PASSAGE FOR REVIEW Block Start

His patients, weakened from disease, told him to live for his dreams. So he put off his career to do something he's thought about for as long as he can remember.
Joseph Hughes, a University of Utah School of Medicine graduate, is devoting the next two years of his life to swimming. Hughes is aiming for the Sydney 2000 USA Olympic swim team, training to qualify for the Olympic trials in Indianapolis.His work in radiation oncology will have to wait until then.
"In working with patients, and making friends with people who were dying, they told me to chase after my dreams, no matter how far-fetched they seemed," Hughes said. "Universally, they said I would regret it if I didn't."
To Hughes, a native of St. George, making it to the Olympic trials is the most important thing. Making the team would be "icing on the cake." Hughes received an athletic scholarship and swam at the U. as an undergraduate, coming fairly close to the college Olympic trial cuts before going into medical school, he said.
Then he left the water altogether for three years, believing that he had attained all he could. Finding a break from his studies to try weightlifting and other sports, Hughes built up his body strength.
Erik Hanssen, who also swam at the U. as an undergraduate, trains with Hughes. Hanssen also took a few years off from swimming after graduating. The two began training together in September, setting a goal of placing in the Master's National Championships.
Hanssen said they didn't do as well as they had wanted to, but he placed third in the 200-meter butterfly, and Hughes placed third in the 50-meter freestyle, also doing well in the 100-meter butterfly.
"We wanted to get back and see what we could do," Hanssen said. "You don't compete for anything but your pride, (since) most people in the meet are not world class swimmers."

PASSAGE FOR REVIEW Block End

**WHAT IS BEING ASKED**: Could you copy out the article about Joseph Hughes in full, word for word?

STORED DATA Block Start

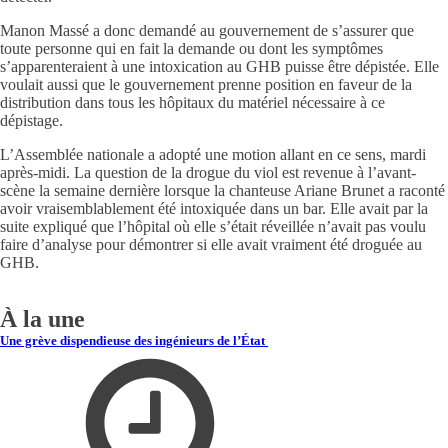
Manon Massé a donc demandé au gouvernement de s’assurer que
toute personne qui en fait la demande ou dont les symptômes
s’apparenteraient à une intoxication au GHB puisse être dépistée. Elle
voulait aussi que le gouvernement prenne position en faveur de la
distribution dans tous les hôpitaux du matériel nécessaire à ce
dépistage.
L’Assemblée nationale a adopté une motion allant en ce sens, mardi
après-midi. La question de la drogue du viol est revenue à l’avant-
scène la semaine dernière lorsque la chanteuse Ariane Brunet a raconté
avoir vraisemblablement été intoxiquée dans un bar. Elle avait par la
suite expliqué que l’hôpital où elle s’était réveillée n’avait pas voulu
faire d’analyse pour démontrer si elle avait vraiment été droguée au
GHB.
À la une
Une grève dispendieuse des ingénieurs de l’État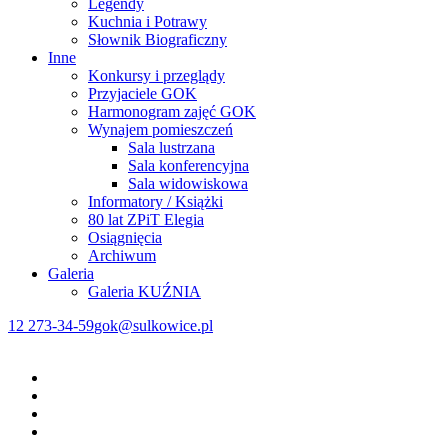
Legendy
Kuchnia i Potrawy
Słownik Biograficzny
Inne
Konkursy i przeglądy
Przyjaciele GOK
Harmonogram zajęć GOK
Wynajem pomieszczeń
Sala lustrzana
Sala konferencyjna
Sala widowiskowa
Informatory / Książki
80 lat ZPiT Elegia
Osiągnięcia
Archiwum
Galeria
Galeria KUŹNIA
12 273-34-59
gok@sulkowice.pl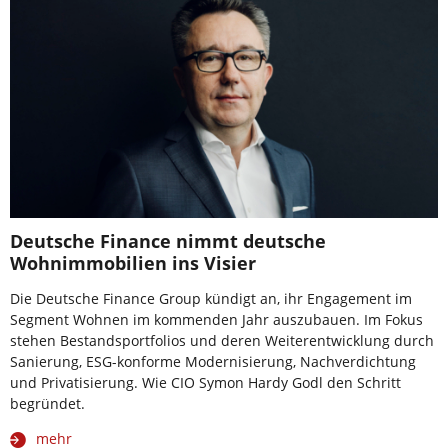
Deutsche Finance nimmt deutsche
Wohnimmobilien ins Visier
Die Deutsche Finance Group kündigt an, ihr Engagement im
Segment Wohnen im kommenden Jahr auszubauen. Im Fokus
stehen Bestandsportfolios und deren Weiterentwicklung durch
Sanierung, ESG-konforme Modernisierung, Nachverdichtung
und Privatisierung. Wie CIO Symon Hardy Godl den Schritt
begründet.
mehr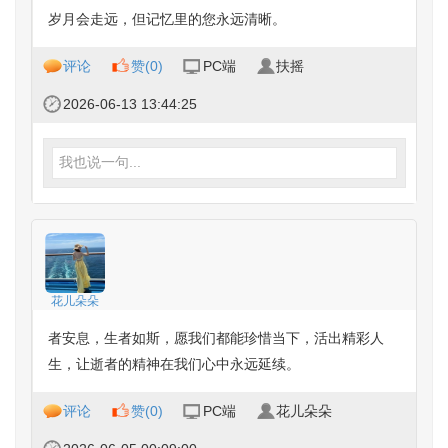
岁月会走远，但记忆里的您永远清晰。
评论
赞(
0
)
PC端
扶摇
2026-06-13 13:44:25
我也说一句...
花儿朵朵
者安息，生者如斯，愿我们都能珍惜当下，活出精彩人
生，让逝者的精神在我们心中永远延续。
评论
赞(
0
)
PC端
花儿朵朵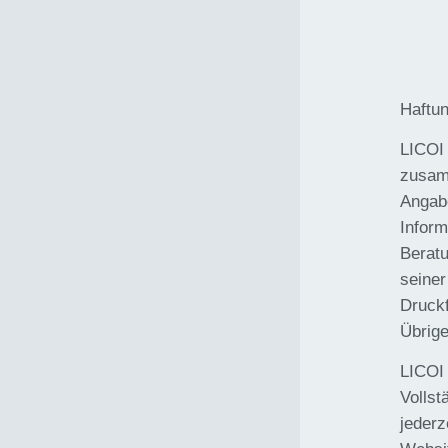
Haftu
LICOI 
zusamm
Angabe
Inform
Beratu
seiner
Druck
Übrige
LICOI 
Vollst
jederz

STORED DATA Block End

**OUTPUT FOR THIS TASK**:
His patients, weakened from disease, told him to live for his dreams. So he put off his career to do something he's thought about for as long as he can remember.
Joseph Hughes, a University of Utah School of Medicine graduate, is devoting the next two years of his life to swimming. Hughes is aiming for the Sydney 2000 USA Olympic swim team, training to qualify for the Olympic trials in Indianapolis.His work in radiation oncology will have to wait until then.
"In working with patients, and making friends with people who were dying, they told me to chase after my dreams, no matter how far-fetched they seemed," Hughes said. "Universally, they said I would regret it if I didn't."
To Hughes, a native of St. George, making it to the Olympic trials is the most important thing. Making the team would be "icing on the cake." Hughes received an athletic scholarship and swam at the U. as an undergraduate, coming fairly close to the college Olympic trial cuts before going into medical school, he said.
Then he left the water altogether for three years, believing that he had attained all he could. Finding a break from his studies to try weightlifting and other sports, Hughes built up his body strength.
Erik Hanssen, who also swam at the U. as an undergraduate, trains with Hughes. Hanssen also took a few years off from swimming after graduating. The two began training together in September, setting a goal of placing in the Master's National Championships.
Hanssen said they didn't do as well as they had wanted to, but he placed third in the 200-meter butterfly, and Hughes placed third in the 50-meter freestyle, also doing well in the 100-meter butterfly.
"We wanted to get back and see what we could do," Hanssen said. "You don't compete for anything but your pride, (since) most people in the meet are not world class swimmers."